Yahoo! used to have humans looking at websites and adding them to an index. Yes, someone would send in a link to a porn website, and someone on the porn indexing team would view the site and add it to an index.

Curation efforts like this were important. People built web-rings for similar content; Usenet FAQs listed useful sites.

But people didn't just use WWW. They used Usenet, sometimes Gopher or telnet, ftp, and email. Or they were part of some other online community that had a www gateway. The prices now seem eye-watering.

The electronic landscape in 1988 (https://news.ycombinator.com/item?id=3087928)

(http://i53.tinypic.com/2janfrd.jpg)

Compuserve - $11 per hour.

The Source - $8 per hour

Delphi - $6 per hour

BIX $9 per hour

And this is at a time when people had slow modems and usually paid for the telephone calls too. Thus, offline readers (things like BlueWave for email and fidonet) were popular.
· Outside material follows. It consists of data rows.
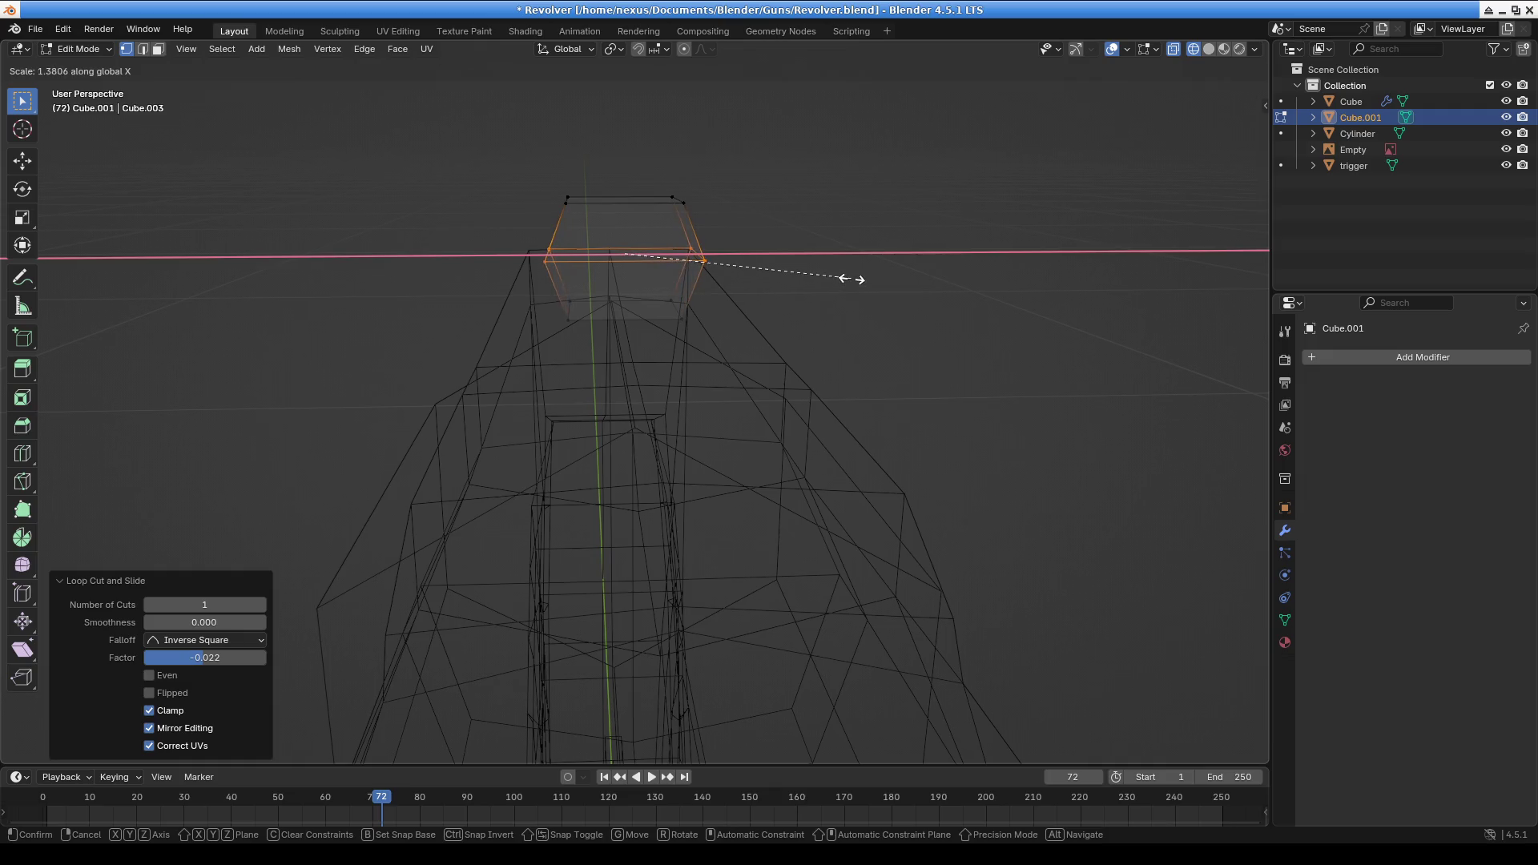
click(849, 279)
mouse_move(850, 279)
middle_down()
mouse_move(718, 368)
mouse_move(882, 368)
mouse_move(895, 409)
middle_up()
Your last paragraph: I'd have a look through the newsgroup lists for relevant groups. I'd subscribe, fetch headers, look for a faq, retrieve the faq, and read that. I'd lurk the group for a bit, and try to do my own work. Then, after I'd learnt the group for a bit and participated in other stuff I'd try to ask a good question, with links to how far I'd got and an attempt at a correct reply.

Yahoo! was pretty good once you got the hang of rules. HotBot, dogpile, altavista (and astalavista) were also handy. But Google really was revolutionarily good.




Nice!

I remember around the time CompuServe bought The Source, CIS was charging based on the speed of your connection (I think $12.80/hr was for a 9600 baud connection). There were several products to minimize your online time that would script connections - go to your favorite forums, download new messages, post anything you had pending, and hang up.

When AOL came on the scene, they eventually overtook the old walled-garden players by tactics like providing access to Usenet and the web (http://en.wikipedia.org/wiki/Eternal_September was an unfortunate fallout from that), and provided a much cheaper pricing model. CIS tried to catch up by buying the Spry company, using its browser (basically a branded NCSA Mosaic), releasing scripts for Trumpet Winsock to get to the net from a CompuServe x.25 trunk, and added the option to use that same net connection to telnet back into CompuServe.

It was confusing, caused too much network traffic, and CompuServe mismanaged it all, and ultimately collapsed, to be bought out by AOL... who eventually lost relevance outside of the chat universe.

Good times, good times.


Seconding the emphasis on "Internet != Web" being more true for the 90's user. It wasn't until 1998 or so that the family computer transitioned from an dial-up shell account with 5mb disk quota (crl.com, which no longer exists) to SLIP/PPP with NetZero. The Web experience via shell account was Lynx-only, and Usenet was still a major source of information, albeit it was riddled with trolling and spam by then.